Avoid discovery assessments with proper disclosure


Discovery assessments

Generally a tax payer should have certainty about their tax affairs and this means that HMRC should not be able to enquire into a return after a year from the date of its submission. This default position can be overturned if HMRC make a ‘discovery assessment’ because this can extend the enquiry window to 20 years after the tax year in deliberate cases and to 6 years after the tax year in other cases. Tax payers should always seek to minimise the possibility of a discovery assessment by making good quality disclosure (often ‘white space’ disclosure) in their tax returns. This is because HMRC can only make a discovery assessment about something which they could not have not have known about from the return.

What is a ‘sufficient’ disclosure?

Following the Court of Appeal case of Langham v Veltema in 2004 HMRC published a statement of practice (SP/106) applying to income tax, CGT and corporation tax. The case considered the sufficiency of the information made available to a hypothetical officer for the purposes of the test in TMA 1970 s29(5).

In that case, an employer gave a house to a director who also controlled the employing company. The director’s self-assessment return was prepared on the basis that the property was worth £100,000. The return was processed without the need for correction. HMRC formed the opinion that the company’s corporation tax return should reflect the property transfer at £145,000. A discovery assessment was issued.

The Appellant argued that the property was discoverable from his return and HMRC had been aware of the possible deficiency for over 12 months and were out of time.
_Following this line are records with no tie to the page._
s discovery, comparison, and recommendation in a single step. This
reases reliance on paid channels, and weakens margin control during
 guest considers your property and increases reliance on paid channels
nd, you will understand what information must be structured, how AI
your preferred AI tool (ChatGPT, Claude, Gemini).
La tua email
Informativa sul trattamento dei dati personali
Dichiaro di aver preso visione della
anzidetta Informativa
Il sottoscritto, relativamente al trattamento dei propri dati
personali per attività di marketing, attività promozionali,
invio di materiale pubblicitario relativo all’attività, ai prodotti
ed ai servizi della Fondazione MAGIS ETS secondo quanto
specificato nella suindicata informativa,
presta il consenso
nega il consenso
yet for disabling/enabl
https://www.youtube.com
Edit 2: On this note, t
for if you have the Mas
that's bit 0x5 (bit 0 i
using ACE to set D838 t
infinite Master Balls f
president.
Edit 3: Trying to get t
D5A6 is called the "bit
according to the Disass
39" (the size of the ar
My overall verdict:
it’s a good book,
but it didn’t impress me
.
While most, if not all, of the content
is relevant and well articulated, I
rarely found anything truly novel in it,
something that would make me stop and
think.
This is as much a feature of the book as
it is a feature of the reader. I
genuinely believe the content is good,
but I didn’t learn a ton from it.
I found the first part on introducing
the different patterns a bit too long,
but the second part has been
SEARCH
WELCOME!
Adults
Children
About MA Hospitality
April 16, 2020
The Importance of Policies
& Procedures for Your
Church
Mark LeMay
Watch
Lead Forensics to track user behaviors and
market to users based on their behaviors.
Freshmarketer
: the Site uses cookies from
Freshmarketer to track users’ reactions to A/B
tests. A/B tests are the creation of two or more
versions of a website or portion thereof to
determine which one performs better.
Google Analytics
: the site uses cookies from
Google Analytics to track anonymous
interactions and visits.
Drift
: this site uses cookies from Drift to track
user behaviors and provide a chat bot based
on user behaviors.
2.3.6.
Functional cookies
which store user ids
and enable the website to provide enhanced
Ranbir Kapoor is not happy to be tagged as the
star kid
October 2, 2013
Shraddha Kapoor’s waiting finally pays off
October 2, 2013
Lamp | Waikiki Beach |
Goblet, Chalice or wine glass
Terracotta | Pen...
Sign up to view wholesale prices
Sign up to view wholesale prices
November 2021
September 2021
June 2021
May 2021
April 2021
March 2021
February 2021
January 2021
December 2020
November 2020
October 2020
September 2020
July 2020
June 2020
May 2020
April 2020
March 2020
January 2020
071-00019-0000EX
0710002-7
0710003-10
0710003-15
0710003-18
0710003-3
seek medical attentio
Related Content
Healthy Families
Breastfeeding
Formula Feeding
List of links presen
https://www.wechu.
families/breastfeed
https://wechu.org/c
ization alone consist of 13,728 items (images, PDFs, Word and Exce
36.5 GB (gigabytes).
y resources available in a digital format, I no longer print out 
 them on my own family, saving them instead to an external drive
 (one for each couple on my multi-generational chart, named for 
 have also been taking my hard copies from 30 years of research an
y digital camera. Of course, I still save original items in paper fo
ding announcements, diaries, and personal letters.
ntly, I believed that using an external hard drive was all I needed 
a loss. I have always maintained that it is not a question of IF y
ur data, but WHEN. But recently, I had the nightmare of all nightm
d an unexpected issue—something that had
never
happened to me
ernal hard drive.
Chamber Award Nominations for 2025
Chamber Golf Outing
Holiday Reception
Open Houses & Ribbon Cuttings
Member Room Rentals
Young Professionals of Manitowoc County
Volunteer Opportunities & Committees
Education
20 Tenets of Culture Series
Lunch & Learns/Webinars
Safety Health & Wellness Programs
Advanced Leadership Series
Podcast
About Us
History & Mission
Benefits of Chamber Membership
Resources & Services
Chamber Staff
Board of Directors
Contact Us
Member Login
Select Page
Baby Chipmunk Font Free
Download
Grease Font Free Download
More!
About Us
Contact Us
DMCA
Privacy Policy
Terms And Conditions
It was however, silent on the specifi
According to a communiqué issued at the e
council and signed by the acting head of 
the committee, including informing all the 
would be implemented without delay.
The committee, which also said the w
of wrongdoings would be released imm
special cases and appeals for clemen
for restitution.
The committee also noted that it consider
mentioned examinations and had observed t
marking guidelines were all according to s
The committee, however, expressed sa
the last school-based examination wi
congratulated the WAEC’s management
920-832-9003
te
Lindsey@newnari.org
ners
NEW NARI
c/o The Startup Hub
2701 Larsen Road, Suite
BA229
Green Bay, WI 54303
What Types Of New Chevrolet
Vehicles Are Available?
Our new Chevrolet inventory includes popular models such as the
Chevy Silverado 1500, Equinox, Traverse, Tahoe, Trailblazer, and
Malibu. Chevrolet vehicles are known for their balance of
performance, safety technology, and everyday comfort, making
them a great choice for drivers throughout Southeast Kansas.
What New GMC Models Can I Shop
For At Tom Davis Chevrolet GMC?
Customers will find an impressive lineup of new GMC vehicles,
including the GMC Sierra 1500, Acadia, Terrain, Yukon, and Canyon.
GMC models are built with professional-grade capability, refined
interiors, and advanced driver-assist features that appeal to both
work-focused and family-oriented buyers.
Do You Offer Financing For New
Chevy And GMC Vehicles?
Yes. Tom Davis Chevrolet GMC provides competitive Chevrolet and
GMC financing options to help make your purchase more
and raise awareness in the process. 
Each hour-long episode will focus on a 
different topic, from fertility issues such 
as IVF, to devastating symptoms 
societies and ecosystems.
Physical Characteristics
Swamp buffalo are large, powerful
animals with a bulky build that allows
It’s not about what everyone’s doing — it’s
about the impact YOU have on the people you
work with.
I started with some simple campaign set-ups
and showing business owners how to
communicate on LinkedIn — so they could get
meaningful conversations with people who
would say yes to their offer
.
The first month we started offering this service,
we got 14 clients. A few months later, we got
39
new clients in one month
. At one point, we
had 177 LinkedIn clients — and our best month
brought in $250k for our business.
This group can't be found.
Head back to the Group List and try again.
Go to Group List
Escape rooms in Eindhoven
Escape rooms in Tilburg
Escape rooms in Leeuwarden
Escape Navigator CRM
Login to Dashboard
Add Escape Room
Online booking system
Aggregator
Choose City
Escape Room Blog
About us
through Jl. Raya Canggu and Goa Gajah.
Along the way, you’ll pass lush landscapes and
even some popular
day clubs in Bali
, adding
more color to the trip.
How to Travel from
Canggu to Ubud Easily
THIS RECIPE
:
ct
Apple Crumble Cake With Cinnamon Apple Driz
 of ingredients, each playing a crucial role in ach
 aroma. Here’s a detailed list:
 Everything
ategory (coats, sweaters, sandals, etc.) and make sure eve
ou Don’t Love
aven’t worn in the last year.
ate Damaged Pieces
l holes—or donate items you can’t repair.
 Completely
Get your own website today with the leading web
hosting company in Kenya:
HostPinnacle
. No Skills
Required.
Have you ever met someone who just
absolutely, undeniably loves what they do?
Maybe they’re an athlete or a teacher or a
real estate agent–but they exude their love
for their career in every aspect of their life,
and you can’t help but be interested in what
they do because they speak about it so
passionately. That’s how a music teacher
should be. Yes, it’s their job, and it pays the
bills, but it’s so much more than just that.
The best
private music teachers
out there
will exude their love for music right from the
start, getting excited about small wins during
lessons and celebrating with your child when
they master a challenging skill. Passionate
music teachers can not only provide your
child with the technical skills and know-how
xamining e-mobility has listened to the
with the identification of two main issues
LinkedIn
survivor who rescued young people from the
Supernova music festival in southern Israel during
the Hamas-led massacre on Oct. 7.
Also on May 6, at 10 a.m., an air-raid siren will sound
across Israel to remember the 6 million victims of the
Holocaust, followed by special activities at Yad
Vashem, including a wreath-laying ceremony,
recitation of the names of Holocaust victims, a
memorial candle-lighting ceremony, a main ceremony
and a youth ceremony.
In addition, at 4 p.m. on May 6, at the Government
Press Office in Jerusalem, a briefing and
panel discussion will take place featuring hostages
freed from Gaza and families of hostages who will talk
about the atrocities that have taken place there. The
The Court of Appeal found that TMA 1970 s 29(5) did not preclude HMRC from raising a further assessment because the taxpayer/agent had not clearly alerted HMRC to the insufficiency of the assessment. In the circumstances, the Inspector could not ‘reasonably be expected’ to infer that the assessment was incorrect based on the information given.

SP/106, which was released after the Veltema case includes examples illustrating the information that should be disclosed in the additional information space for a return to reduce the risk of a discovery assessment in certain situations:

• Who undertook a valuation (whether an independent and qualified professional);

• For exceptional items in accounts, specify details and how they have been allocated to revenue/capital;

• Where an interpretation of law is relied upon (differing to that published by HMRC) that view should be included.

In short tax payers should take a common-sense approach in explaining any points to HMRC which are open to interpretation.

Final comment

When we (Forbes Dawson) advise clients on disclosures we do so very much with the above principles in mind to ensure that they can take comfort after a year that their returns have been ‘accepted’. This is how the self-assessment mechanism is meant to work and it is right that an honest taxpayer should have some certainty over their affairs after a reasonable length of time. If a discovery assessment is made then our first step is to consider whether it has been validly made, based on the disclosures in the original tax return.